We already are familiar with the lies told by Nifong, his staff, and Durham police, Crystal Mangum, and people in authority at Duke. If one contrasts their behavior with that of the Duke lacrosse players, we begin to see this episode in its proper perspective. As Jason Trumpbour, one of the founders of the Friends of Duke University website has written:

It is worth noting that, to date, the players are the only actors in the entire saga who have expressed any genuine regret for inappropriate behavior on their part and who have been willing to examine themselves with an eye toward improvement.
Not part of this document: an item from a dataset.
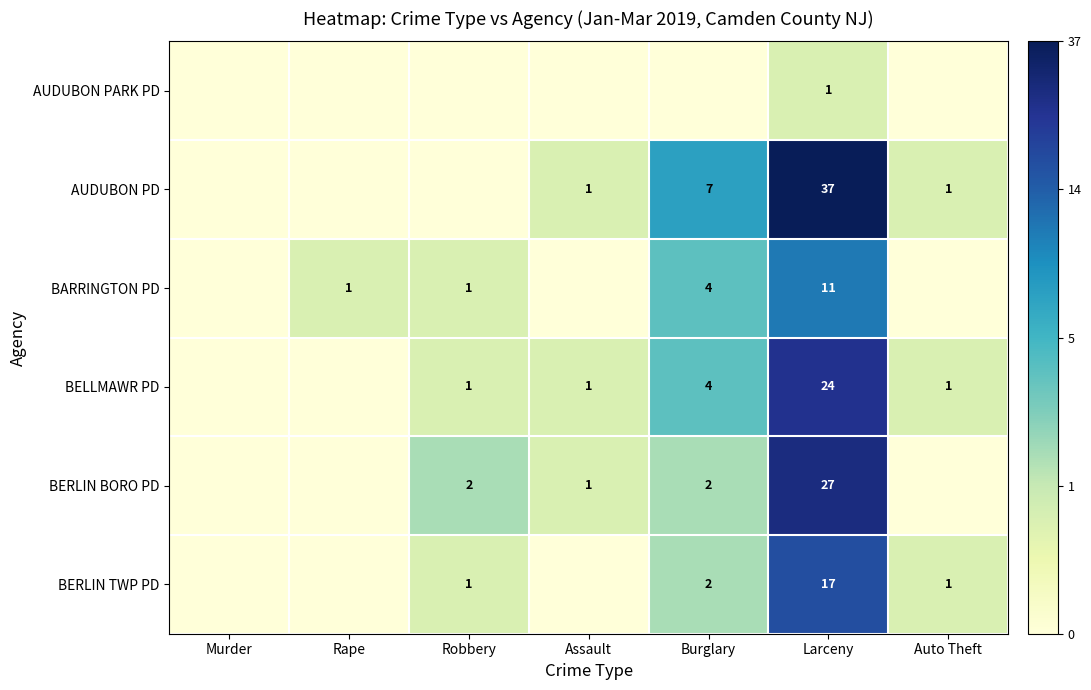

Rank the series at Larceny from highest to lowest value.

AUDUBON PD, BERLIN BORO PD, BELLMAWR PD, BERLIN TWP PD, BARRINGTON PD, AUDUBON PARK PD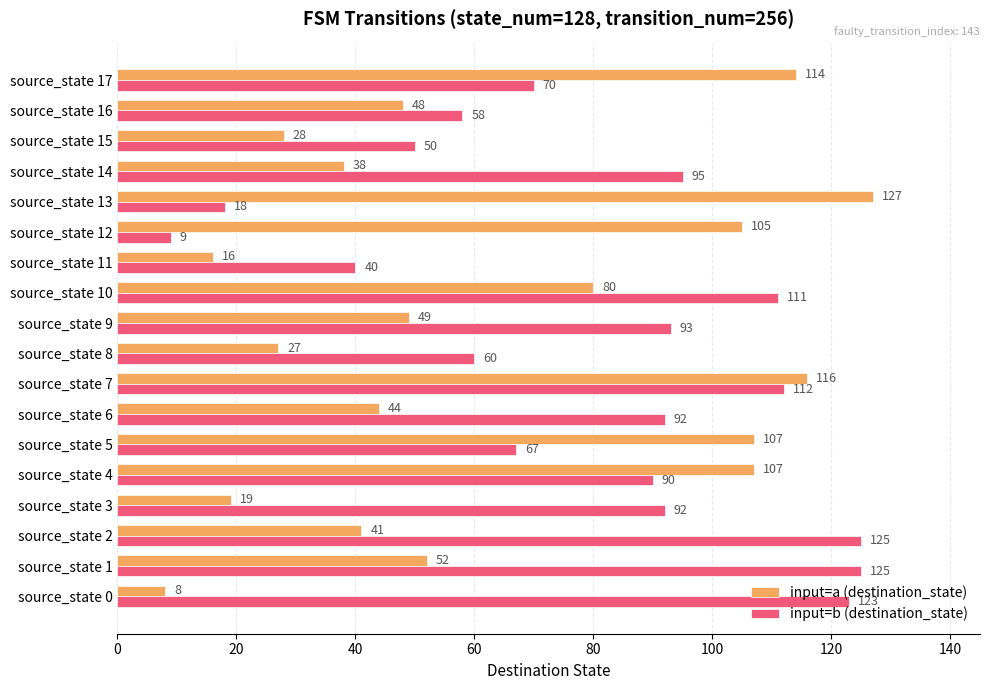

Which series has the largest total across all categories?

input=b (destination_state)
They are better people for this experience and will use what they have learned to make a difference in the world. Who else in all this can say that?

Indeed, as we watch Nifong prepare — unrepentant — for his hearing before the North Carolina State Bar next month, and as we see the City of Durham and the Durham police chief Steve Chalmers put out a report on the lacrosse case that only can be called a work of fiction, we see that a number of other people truly are in need of redemption. There were crimes committed in this affair, many of them felonies. It is just that Duke lacrosse players did not commit any of them.

As for the Duke lacrosse season, I do not call it "redemption" or "vindication." Instead, I call it an athletic triumph. These young men had their season cut short and the university did not even decide to field a team again until June, which cost the team key recruits. Furthermore, lacrosse is both a physical and a skill sport, and these young men went almost a year without being involved in meaningful competition, and it is a wonder that these young men were able to put together a season that came up one goal short of a national championship.